Japan’s Finance Minister Naoto Kan was set to become prime minister of the world’s second-largest economy on Friday, after his predecessor bowed out over the bungled handling of a US base dispute.
Kan won the support of 291 lawmakers from the ruling Democratic Party of Japan (DPJ) in an election for party leader, against 129 for the only other candidate, little-known legislator Shinji Tarutoko.
Parliament was expected to confirm Kan after 0500 GMT as the successor to Yukio Hatoyama, who tearfully resigned as prime minister this week over the Okinawa base row and a political funding scandal.
Kan, a 63-year-old former civic activist, was also deputy prime minister in the centre-left government that came to power last year in a landslide election that ended half a century of almost non-stop conservative rule.
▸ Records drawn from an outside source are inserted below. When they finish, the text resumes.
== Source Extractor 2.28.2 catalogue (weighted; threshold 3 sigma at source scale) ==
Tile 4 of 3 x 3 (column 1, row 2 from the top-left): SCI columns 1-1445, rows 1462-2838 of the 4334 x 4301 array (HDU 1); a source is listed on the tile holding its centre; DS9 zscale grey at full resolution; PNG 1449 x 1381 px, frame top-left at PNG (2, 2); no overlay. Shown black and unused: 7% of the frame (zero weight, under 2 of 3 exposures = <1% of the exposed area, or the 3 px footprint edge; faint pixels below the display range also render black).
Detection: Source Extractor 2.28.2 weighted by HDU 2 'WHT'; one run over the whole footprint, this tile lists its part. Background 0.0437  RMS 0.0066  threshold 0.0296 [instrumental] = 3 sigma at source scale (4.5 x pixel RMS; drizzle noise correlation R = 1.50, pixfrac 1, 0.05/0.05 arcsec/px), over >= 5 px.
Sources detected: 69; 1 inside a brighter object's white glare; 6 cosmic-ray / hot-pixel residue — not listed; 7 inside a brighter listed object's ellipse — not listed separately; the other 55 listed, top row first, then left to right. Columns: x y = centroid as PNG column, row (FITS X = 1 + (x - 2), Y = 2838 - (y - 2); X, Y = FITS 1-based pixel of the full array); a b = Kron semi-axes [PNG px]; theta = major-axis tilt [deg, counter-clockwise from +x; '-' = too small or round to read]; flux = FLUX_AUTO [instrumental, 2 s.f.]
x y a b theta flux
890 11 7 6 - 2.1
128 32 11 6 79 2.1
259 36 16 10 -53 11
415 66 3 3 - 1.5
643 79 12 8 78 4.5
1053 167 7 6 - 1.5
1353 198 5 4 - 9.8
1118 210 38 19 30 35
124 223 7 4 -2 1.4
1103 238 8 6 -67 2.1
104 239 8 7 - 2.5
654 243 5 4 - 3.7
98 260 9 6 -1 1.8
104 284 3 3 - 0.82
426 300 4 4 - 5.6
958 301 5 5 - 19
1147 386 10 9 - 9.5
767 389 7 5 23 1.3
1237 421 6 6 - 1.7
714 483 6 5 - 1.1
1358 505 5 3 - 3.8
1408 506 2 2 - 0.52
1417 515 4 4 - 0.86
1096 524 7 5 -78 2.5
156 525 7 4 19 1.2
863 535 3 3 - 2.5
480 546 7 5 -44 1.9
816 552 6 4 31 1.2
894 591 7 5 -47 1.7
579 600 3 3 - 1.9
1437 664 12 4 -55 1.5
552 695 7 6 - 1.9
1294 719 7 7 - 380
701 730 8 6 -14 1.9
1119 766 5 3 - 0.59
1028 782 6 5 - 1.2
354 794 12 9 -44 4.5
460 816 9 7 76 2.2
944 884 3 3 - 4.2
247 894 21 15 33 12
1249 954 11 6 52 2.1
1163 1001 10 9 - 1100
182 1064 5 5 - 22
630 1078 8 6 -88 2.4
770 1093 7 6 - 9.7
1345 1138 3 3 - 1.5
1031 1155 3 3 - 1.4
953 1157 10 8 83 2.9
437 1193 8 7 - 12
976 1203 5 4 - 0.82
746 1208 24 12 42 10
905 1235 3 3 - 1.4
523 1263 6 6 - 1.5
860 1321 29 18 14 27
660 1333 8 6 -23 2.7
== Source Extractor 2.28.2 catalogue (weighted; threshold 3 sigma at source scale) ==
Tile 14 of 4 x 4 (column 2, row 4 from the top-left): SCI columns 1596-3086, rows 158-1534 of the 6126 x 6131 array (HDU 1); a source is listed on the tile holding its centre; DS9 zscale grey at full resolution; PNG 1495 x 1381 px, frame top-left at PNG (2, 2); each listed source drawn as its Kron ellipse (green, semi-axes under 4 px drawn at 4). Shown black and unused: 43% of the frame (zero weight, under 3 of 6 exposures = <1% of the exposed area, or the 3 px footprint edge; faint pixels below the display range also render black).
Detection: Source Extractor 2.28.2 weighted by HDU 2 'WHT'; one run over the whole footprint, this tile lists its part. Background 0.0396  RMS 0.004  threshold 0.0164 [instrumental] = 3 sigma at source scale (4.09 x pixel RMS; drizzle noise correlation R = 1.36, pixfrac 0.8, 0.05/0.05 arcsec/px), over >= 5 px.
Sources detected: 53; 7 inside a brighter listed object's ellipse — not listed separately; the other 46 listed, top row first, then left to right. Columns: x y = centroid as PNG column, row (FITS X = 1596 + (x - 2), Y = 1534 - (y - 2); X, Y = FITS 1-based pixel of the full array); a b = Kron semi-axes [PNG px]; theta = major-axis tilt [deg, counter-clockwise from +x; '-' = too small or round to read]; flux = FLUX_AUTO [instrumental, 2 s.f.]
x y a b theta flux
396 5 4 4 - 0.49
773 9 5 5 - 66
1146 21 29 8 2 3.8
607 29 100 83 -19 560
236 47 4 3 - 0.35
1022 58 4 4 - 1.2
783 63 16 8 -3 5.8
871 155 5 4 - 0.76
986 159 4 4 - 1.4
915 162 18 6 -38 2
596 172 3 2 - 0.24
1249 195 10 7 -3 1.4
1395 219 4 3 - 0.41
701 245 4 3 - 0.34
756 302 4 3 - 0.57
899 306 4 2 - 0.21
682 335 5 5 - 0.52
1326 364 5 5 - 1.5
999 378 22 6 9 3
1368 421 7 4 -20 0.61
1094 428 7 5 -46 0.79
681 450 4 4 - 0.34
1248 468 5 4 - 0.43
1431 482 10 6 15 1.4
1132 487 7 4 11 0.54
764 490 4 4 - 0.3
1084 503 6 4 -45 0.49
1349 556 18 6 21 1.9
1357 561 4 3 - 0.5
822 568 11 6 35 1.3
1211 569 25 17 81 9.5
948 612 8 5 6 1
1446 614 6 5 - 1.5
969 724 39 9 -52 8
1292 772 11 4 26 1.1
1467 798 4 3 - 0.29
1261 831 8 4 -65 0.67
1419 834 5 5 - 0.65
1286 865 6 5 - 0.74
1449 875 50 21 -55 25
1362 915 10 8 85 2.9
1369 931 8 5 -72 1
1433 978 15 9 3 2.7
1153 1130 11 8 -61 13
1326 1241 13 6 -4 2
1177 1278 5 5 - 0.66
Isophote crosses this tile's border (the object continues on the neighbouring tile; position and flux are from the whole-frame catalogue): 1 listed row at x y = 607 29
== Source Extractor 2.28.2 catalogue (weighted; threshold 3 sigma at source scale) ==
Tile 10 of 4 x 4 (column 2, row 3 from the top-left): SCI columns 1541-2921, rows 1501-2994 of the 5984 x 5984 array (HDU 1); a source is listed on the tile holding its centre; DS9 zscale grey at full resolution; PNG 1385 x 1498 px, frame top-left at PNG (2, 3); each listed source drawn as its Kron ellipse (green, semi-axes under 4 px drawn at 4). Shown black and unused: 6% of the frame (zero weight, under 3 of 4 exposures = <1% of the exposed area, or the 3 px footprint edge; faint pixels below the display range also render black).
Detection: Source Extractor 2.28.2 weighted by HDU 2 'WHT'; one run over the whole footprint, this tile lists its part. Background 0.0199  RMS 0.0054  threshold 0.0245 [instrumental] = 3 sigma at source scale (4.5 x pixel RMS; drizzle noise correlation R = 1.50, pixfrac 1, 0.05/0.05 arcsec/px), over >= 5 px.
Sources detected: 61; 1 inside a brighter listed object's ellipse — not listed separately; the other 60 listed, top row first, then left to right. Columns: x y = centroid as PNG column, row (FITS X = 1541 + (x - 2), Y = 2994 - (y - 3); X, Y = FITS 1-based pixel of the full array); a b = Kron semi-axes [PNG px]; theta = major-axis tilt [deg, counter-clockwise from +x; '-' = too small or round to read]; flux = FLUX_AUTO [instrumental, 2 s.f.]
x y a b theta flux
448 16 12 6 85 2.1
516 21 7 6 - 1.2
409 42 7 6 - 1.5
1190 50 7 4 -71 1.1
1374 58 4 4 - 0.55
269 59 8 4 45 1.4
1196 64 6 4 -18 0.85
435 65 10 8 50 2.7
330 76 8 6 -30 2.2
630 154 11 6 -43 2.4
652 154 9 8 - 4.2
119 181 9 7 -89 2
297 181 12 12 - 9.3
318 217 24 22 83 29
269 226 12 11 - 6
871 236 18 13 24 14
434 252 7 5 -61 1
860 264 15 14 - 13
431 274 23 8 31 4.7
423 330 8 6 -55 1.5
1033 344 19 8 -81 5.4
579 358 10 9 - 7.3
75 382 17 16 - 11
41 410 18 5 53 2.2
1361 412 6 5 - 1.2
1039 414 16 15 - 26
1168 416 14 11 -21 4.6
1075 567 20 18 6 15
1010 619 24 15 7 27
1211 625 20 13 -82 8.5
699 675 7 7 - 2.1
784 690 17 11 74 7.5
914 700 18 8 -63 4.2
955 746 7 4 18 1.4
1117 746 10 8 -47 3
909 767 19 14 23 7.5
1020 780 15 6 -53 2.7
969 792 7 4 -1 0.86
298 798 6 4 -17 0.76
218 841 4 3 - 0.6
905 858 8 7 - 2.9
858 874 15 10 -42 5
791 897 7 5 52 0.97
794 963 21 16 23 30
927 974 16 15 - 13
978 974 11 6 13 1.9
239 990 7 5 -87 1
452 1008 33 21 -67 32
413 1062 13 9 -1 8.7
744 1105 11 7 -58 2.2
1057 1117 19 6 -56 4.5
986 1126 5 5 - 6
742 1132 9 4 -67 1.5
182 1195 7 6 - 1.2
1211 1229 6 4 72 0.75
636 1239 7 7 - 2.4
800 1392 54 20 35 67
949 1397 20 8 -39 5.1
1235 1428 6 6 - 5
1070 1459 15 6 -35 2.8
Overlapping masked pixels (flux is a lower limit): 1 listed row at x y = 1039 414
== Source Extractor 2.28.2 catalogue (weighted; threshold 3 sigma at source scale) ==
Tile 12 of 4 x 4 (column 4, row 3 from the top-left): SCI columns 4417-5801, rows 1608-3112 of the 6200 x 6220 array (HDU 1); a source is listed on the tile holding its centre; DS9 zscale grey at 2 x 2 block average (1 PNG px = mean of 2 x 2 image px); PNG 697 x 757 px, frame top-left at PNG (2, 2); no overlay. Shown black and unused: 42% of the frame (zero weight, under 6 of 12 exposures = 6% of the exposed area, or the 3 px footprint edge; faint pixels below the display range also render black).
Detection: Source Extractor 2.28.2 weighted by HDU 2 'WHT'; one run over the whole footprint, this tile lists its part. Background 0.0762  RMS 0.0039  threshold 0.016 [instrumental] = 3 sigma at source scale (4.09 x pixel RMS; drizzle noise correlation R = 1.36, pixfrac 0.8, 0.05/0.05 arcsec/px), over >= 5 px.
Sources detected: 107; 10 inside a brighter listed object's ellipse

“My first job is to rebuild the country, and to create a party in which all members can stand up together and say with confidence, ‘We can do it!'” a smiling Kan said in brief comments immediately after the party vote.
“Many people entrusted the DPJ with a torch, to rebuild Japan,” Kan said on Thursday when he confirmed his candidacy. “I want to carry on the torch from Prime Minister Hatoyama and realise that goal.”
He said his priorities would be to revive the lacklustre economy, restore confidence in his party and root out money politics after the scandals that hit Hatoyama, who received undeclared funds from his millionaire mother.